Mit einem lachenden und einem weinenden Auge kehrte die zwölfköpfige Altherren Ü60-Auswahl des Fußballkreises Recklinghausen von der Westfalenmeisterschaft auf dem Gelände der Sportschule Kaiserau heim. Dort kämpften insgesamt 16 Teams in Vierergruppen um Titelehren. Nur der Gruppensieger kam weiter.

Waltrop.. Das vom Marler Günter Zaborowski in kurzer Zeit zusammengestellte Team hatte sich ohne jegliche Vorbereitung auf den Weg zu den Titelkämpfen gemacht.

Umso überraschter war man, als die Mannschaft im ersten Match gegen SC Hörstel groß aufspielte und innerhalb von 15 Minuten durch Manni Möller (1), Günter Zaborowski (2), Jürgen Schmidt (1), Hansi Petek (2), Rainer Päsler (1) und Heyo Wulff (1) einen 8:1-Kantersieg feierte.

Auch in der zweiten Partie gegen die KAW Herford imponierte die Truppe aus dem Vest mit technisch starkem Fußball und behielt nach Treffern von Hansi Peter (2) und Manni Möller (1) mit 3:0 die Oberhand.

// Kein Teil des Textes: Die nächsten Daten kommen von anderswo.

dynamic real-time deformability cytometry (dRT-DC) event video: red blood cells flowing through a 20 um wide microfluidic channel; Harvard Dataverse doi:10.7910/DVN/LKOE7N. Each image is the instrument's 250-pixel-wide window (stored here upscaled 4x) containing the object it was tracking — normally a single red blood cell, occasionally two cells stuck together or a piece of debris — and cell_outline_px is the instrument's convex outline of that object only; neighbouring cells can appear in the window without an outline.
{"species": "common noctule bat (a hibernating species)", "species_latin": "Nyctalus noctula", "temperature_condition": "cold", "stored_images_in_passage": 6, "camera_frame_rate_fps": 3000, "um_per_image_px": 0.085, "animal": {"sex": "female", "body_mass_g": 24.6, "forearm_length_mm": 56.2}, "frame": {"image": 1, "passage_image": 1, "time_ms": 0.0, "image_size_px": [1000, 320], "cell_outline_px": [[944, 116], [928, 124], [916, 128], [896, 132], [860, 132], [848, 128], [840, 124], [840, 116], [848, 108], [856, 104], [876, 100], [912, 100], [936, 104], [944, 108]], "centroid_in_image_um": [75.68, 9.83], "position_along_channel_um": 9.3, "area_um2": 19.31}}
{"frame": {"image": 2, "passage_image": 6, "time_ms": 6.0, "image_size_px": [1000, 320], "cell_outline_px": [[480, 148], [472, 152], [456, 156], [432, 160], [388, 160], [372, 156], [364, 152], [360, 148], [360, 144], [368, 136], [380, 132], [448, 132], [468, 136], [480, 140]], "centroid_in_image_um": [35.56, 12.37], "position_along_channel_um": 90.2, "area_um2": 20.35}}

Den heimischen Oldies hätte im abschließenden dritten Vorrundenspiel aufgrund ihres guten Torverhältnisses ein Unentschieden zum Weiterkommen gereicht. Gegen die SG Isselhorst/Ummeln legten sie früh die 1:0-Führung durch Manni Möller vor. In einem Spiel auf Augenhöhe glich der Gegner aus. Das plötzliche Aus für die Kreisauswahl Recklinghausen kam erst in der allerletzten Minute, als die SG Isselhorst/Ummeln das entscheidende 2:1 erzielte.

Die Recklinghäuser erhielten für ihr engagiertes Auftreten von allen Seiten Anerkennung, mussten sich am Ende aber mit dem geteilten fünften Platz zufriedengeben.